### Document passage ###
If it is true that there has never been a movement for justice without the arts, and I believe it is, then the recent history of movement building in the Bay Area exists in part through the work of Melanie Cervantes and Dignidad Rebelde, the collaborative project of Cervantes and Jesus Barraza. If you have ever attended a protest in the Bay Area organized by a coalition of social justice organizations and activists or the Occupy movement, you have seen their work: bold digital and screenprints depicting community members demanding justice and accountability, and telling the story of their struggle and resistance in their own words. Since 2005 they have created a prolific amount of posters illustrating the demands, successes, struggles, and resiliency of communities of color, immigrants, poor people, and those who continue to fight for self-determination in the face of state repression. These posters bring awareness to issues of immigration, the prison system, the history of colonization, and gang injunctions, and are created with and for those most impacted by the issues they depict. Cervantes and Dignidad Rebelde are, in so many ways, the face of the recent uprisings, or as some of us often say, the revolution.
Adrienne Skye Roberts: We are less than a week away from the major actions planned for May Day, International Workers’ Day. Can you describe the poster you made to promote the upcoming May Day actions?
Melanie Cervantes: I created the May Day piece called Toma Las Calles, or “Take to the Streets,” at the invitation of a cooperative effort called Indig-nación. This group of folks came together in response to the Occupied Wall Street Journal that was published in New York and written entirely in English. People had a strong response to the newspaper; they felt like it was a useful tool. Indig-nación wanted to create a Spanish-language newspaper with the same idea. They asked if I would create a poster for a Spanish-speaking audience, and later Occuprint reprinted the poster en masse.
I started researching May Day posters, and eventually I landed on a poster created by the Soviet artist Nikolai Kochergin, from 1920. The image was strong and had so much ideology behind. It featured three central figures: two men and one woman and children in front of them toppling over symbols of the old regime. The design elements, the use of shapes, and the format were super engaging to me as a viewer. I wanted to play off this historic poster with its basic structure of a circular background and grid pattern. I chose to use the Toltec stone stamp created 3,000 years ago. In this design, this juxtaposition of ancient and new imagery brings together printmakers across generations — pre-colonial, current, and post-colonial.
The characters I used are different races, multigender, to invoke a vision of a multiracial, cross-class movement that connects a lot of different people. The three figures are all looking in the same direction, so it is not a vanguard but a mass movement of people with a shared horizon. The crowd is based on a photo that I took at Occupy Oakland. It is always important to me to show a reference to the real movement in my images because that is where I’m at, that is where I produce from.
### Provided records ###
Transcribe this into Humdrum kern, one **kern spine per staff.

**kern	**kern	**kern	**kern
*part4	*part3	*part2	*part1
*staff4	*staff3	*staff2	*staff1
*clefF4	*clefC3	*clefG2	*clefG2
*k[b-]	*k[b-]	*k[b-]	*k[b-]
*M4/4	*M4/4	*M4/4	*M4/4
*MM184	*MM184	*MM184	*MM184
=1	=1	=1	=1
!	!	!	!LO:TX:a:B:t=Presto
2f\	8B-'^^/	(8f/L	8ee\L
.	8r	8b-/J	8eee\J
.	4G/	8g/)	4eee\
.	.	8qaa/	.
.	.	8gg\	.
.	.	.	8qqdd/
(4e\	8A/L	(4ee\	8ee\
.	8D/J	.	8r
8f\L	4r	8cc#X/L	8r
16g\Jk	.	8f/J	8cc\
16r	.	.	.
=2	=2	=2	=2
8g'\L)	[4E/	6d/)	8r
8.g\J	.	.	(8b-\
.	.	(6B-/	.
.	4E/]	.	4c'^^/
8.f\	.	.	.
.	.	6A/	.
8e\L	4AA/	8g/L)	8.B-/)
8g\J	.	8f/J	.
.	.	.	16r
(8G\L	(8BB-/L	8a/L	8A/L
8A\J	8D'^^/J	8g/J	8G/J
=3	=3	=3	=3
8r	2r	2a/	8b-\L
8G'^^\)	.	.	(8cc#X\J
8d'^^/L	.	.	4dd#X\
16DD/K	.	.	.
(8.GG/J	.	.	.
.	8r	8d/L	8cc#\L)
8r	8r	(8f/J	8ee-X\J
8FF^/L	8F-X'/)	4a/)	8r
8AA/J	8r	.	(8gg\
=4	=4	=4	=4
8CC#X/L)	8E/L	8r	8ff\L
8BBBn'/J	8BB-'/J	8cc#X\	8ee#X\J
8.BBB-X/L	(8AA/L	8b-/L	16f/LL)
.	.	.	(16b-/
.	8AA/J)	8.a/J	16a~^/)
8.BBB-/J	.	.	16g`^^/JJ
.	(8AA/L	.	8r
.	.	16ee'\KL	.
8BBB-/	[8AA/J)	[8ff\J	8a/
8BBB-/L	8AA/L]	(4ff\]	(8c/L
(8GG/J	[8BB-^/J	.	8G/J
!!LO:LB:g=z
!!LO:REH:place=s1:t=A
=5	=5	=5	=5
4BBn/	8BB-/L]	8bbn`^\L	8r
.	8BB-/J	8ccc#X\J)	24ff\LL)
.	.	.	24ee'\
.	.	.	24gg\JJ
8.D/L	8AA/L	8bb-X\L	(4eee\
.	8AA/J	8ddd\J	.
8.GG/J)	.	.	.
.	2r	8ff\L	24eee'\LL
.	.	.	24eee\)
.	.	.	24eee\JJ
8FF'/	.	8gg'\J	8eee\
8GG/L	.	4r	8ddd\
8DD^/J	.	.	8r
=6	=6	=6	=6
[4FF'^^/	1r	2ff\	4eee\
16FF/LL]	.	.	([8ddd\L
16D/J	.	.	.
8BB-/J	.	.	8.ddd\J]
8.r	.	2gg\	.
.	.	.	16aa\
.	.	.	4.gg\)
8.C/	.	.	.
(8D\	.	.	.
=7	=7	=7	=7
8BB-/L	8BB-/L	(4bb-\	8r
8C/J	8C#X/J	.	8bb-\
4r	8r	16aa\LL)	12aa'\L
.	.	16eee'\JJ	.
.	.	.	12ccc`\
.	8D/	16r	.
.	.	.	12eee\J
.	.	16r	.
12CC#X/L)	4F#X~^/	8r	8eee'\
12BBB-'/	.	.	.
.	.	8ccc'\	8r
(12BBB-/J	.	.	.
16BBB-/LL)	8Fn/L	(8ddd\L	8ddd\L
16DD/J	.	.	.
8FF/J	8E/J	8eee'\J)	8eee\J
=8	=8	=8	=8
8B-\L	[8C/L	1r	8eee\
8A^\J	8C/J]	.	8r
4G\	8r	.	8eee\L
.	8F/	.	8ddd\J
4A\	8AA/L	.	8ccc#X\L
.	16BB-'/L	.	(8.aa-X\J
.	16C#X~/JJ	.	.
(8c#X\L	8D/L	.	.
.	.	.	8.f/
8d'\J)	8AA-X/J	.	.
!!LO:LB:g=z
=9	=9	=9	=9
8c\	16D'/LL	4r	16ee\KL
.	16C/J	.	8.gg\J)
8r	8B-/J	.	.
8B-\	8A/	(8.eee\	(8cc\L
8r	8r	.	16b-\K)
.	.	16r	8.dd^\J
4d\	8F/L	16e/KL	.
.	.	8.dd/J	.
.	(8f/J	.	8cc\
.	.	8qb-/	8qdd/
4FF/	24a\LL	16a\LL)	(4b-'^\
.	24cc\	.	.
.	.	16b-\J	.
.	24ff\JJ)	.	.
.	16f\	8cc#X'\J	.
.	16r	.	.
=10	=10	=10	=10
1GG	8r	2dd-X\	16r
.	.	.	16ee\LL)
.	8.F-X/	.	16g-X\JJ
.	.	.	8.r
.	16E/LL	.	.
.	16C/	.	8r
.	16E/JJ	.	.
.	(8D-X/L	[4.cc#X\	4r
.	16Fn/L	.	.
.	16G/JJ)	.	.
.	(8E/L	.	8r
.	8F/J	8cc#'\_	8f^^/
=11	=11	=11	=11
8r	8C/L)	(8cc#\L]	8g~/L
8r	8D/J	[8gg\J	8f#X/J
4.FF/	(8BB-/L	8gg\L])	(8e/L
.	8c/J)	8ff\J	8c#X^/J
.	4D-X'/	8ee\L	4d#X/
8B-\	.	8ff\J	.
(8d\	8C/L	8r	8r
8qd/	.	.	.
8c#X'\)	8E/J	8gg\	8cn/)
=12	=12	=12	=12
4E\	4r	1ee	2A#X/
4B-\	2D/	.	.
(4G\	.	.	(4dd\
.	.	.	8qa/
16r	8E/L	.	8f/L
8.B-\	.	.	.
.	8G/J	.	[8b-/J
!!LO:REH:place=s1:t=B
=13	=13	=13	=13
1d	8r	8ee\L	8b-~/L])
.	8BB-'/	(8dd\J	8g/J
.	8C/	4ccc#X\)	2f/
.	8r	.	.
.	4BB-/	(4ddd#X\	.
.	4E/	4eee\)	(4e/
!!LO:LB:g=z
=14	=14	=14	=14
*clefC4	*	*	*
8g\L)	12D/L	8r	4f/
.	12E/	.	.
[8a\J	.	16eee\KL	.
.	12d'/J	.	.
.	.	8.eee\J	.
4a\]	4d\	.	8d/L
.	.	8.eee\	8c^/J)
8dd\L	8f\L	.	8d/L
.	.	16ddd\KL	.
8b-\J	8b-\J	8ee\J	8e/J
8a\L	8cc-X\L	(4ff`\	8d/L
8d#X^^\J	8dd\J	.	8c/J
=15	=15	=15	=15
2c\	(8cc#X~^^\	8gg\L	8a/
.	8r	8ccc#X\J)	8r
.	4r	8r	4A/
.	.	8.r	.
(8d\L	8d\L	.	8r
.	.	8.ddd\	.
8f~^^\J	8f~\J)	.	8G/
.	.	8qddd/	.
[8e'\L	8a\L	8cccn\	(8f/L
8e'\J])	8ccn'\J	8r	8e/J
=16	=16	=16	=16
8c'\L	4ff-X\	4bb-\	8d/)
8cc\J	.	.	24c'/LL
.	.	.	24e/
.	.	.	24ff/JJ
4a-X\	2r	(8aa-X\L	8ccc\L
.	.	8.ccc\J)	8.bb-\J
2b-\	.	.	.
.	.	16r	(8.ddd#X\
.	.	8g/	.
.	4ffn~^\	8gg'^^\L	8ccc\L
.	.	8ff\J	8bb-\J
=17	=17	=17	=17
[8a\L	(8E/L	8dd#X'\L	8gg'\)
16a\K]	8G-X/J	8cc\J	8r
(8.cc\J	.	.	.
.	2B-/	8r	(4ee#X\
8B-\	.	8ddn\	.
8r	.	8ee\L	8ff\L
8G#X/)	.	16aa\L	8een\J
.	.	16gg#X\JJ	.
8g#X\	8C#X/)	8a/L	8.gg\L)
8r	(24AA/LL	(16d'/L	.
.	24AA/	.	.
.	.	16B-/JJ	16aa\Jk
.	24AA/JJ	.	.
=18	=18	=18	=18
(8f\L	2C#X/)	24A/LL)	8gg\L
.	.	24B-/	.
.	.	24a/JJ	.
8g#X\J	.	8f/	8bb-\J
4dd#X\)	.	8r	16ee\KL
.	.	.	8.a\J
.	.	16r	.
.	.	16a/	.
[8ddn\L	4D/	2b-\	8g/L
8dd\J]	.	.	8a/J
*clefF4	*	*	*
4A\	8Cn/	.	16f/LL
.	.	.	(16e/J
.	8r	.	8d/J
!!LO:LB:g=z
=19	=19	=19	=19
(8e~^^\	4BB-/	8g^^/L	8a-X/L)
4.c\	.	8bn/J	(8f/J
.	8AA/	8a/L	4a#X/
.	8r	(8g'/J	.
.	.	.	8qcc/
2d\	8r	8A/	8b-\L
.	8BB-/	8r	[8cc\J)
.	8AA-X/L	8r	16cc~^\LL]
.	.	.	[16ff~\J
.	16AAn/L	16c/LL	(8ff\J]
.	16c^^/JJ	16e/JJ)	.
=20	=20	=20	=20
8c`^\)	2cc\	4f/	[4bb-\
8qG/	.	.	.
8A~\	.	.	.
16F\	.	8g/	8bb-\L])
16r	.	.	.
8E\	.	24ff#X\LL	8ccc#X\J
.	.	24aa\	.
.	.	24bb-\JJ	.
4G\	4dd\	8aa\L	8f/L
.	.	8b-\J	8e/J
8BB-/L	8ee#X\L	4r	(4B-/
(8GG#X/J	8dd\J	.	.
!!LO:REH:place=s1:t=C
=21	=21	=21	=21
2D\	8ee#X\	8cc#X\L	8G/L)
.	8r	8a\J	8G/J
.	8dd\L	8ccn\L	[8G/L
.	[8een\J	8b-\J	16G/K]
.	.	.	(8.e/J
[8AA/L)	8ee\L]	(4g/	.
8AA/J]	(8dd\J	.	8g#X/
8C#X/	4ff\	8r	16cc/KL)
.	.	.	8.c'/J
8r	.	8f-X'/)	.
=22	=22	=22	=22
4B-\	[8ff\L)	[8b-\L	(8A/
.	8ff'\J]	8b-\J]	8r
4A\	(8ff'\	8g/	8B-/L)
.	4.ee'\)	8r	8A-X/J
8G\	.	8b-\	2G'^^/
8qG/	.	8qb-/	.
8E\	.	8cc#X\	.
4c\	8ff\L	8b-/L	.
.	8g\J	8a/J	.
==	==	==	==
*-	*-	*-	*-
###
▸ Things to do:
a. According to the passage on Melanie Cervantes, which Soviet artist made the 1920 poster she built her May Day piece on?
b. Rewrite everything from "The characters I" down to "I produce from." in the passage on Melanie Cervantes, using "gathering" in place of "crowd".
These lines have no connection to the passage on Melanie Cervantes.

▸ Written responses:
a. Nikolai Kochergin.

b.
The characters I used are different races, multigender, to invoke a vision of a multiracial, cross-class movement that connects a lot of different people. The three figures are all looking in the same direction, so it is not a vanguard but a mass movement of people with a shared horizon. The gathering is based on a photo that I took at Occupy Oakland. It is always important to me to show a reference to the real movement in my images because that is where I’m at, that is where I produce from.